Antonis Samaras, prime minister of Greece and leader of ND, described the new election as ‘catastrophic for Greece.’ On December 8, 2014, the parliament passed the budget plan for next year with the approval of 155 votes out of 300. Although the plan promised to cut taxes and foster economic growth, taxpayers deemed it insufficient and a wave of public demonstrations ensued all over the country. Greeks protested EU-backed national austerity measures, which had been implemented as a pre-condition for IMF and ECB bailouts.
ND, however, believes its austerity plan has been successful. Last year the Greek economy ran a budget surplus for the first time since 2012 and is expected to return to growth in 2015. Furthermore, in September 2014, the Greek Finance Minister declared that public debt would drop 65 percentage points by 2022 from a value of 175 percent of total GDP to 110 percent.
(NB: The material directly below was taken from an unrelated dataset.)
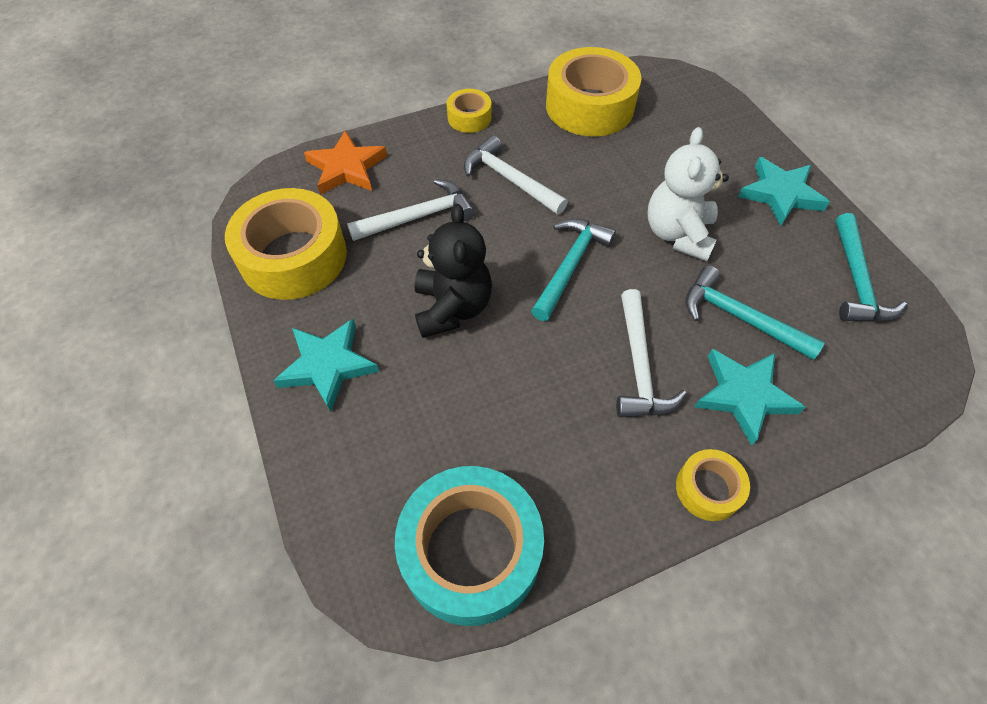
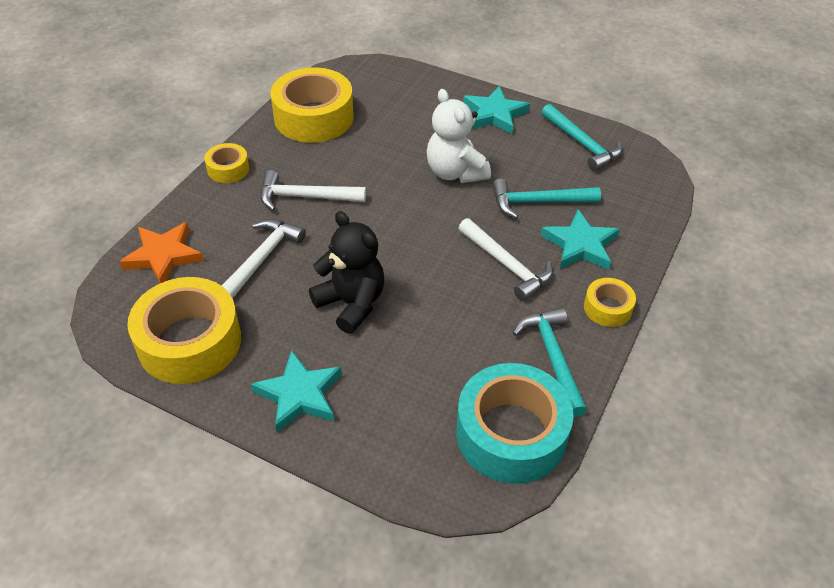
camera: 40 degrees left, 10 degrees down
turquoise hammer [531,219,616,321] -> turquoise hammer moved to [513,307,587,417]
But the electorate appears to be of a different opinion. Most Greeks deem the price they have paid for the bailout to be exorbitant, and with an unemployment rate of 26%, a youth unemployment rate of 50%, mass public and private sector layoffs, and punitive cuts on subsidies and services, it is difficult to convince them otherwise.
In a pool of discontent, one swimmer looks to be making headway – he is Alexis Tsipras, and he is the leader of the hard-Left Syriza party. Opinion polls in the last two months have unanimously put Syriza miles ahead of its competitor, ND. The latest survey by the Greek newspaper To Vima reveals that Syriza maintains a 4 point lead over ND this week, one point more than last week. Unless something of an earthquake magnitude hits the electoral scene, Syriza is set to win the election on Sunday, and Tsipras will become Greece’s prime minister.
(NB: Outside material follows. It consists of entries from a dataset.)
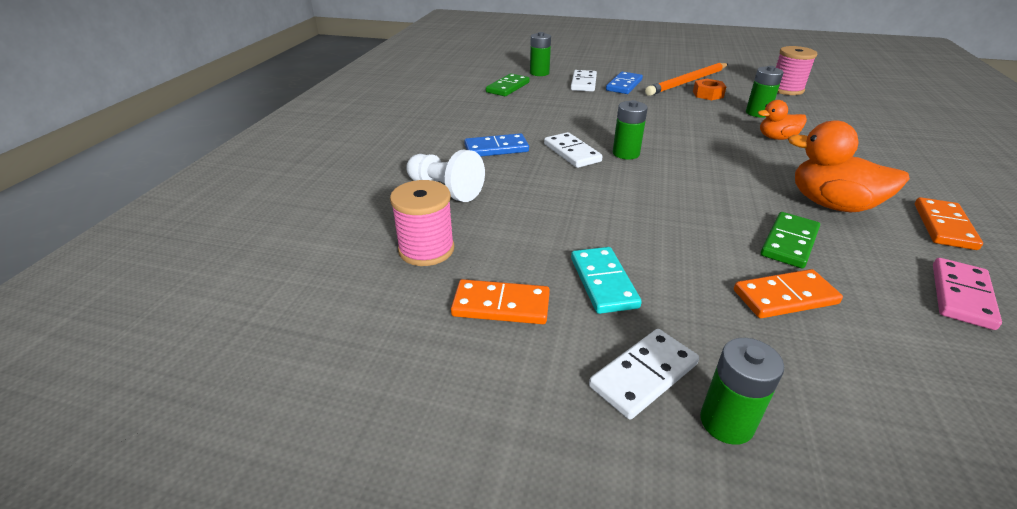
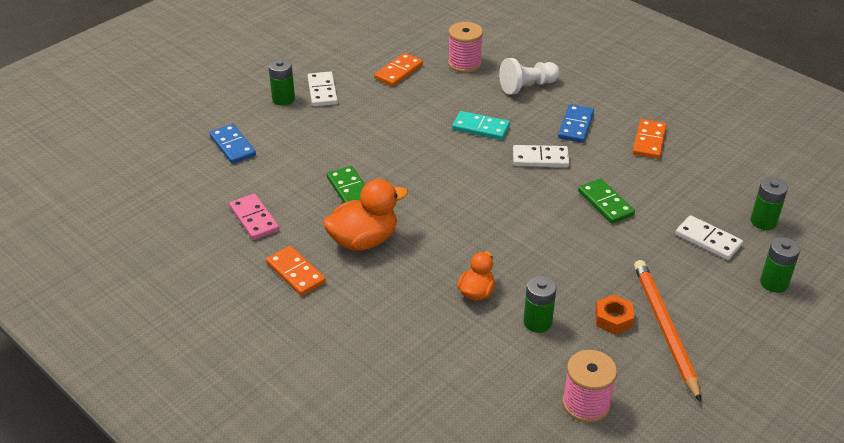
camera: 120 degrees right, 5 degrees up
green domino [486,74,530,96] -> green domino moved to [578,178,635,224]
turquoise domino [571,247,642,314] -> turquoise domino moved to [452,111,510,140]
blue domino [606,72,643,94] -> blue domino moved to [209,124,256,164]
green battery [613,100,648,159] -> green battery moved to [760,237,800,293]
orange domino [734,269,843,318] -> orange domino moved to [633,119,667,159]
This is not a minor turn in the country’s stewardship. Syriza and ND have different visions and contradictory views on the debt crisis. Although Tsipras maintains that he wants Greece to stay in the Eurozone and that his government will respect Greece’s obligations as a Eurozone member, he has criticized EU creditors and compared EU-mandated restructuring to ‘fiscal waterboarding’ in Germany’s Handelsblatt newspaper.
The 40-year-old populist appealed to the agonized masses with promises to relieve austerity and to demand that EU moneylenders write off the remaining debt. Tsipras seems to want it all: continued Eurozone membership, less austerity and less debt.
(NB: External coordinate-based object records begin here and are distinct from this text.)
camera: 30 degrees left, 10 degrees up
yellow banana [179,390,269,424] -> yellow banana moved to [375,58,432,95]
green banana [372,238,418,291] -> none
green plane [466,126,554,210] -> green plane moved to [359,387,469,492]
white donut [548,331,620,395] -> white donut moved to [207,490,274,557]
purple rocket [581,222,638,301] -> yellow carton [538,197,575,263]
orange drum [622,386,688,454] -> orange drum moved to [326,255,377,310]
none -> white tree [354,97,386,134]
While Syriza’s supporters march in Athens carrying angry placards against the European Union and painting walls with left-wing graffiti, Germany, Finland and the IMF have publicly warned the EU against writing off Greece’s debt. German Chancellor Angela Merkel reiterated the desire for a Greek exit from the Eurozone, an idea that has been gaining momentum and known widely as Grexit (Greece Euro exit).
The dilemma here is that both Syriza and EU moneylenders really know how to hit where it hurts, but would end up hurting themselves in the process. If Syriza wins, it will have to increase public spending and reduce austerity measures if it is to fulfill its election promises, a move which would run counter to the pre-conditions of the EU mandated bailout. However, EU moneylenders are the only powers keeping Greek banks afloat and Greece’s only hope if it is to balance its budget.
On the other hand, if Syriza caused Greece to be expelled from the Eurozone and revert to the drachma, the national currency, the bonds with which the EU banks have bought Greece’s debt would be in a much less valuable currency, and the EU is aware of that.
The EU is also aware that the Greek case is not unique. Since the onset of the European debt crisis in 2009 many Eurozone countries have descended into debt and been bailed out. In some of these countries left-wing parties are noticeably on the rise. A recent poll in Spain has indicated that the left-wing party Podemos is in the lead to win the December 2015 general election. If Greece were to negotiate some form of write-off for its debt, or if it were to leave the Eurozone altogether, it is safe to say that other countries will follow.
A new chapter in the history of the European debt crisis will be written on Sunday. It is up to the Greek electorate to decide who will pen the first sentence.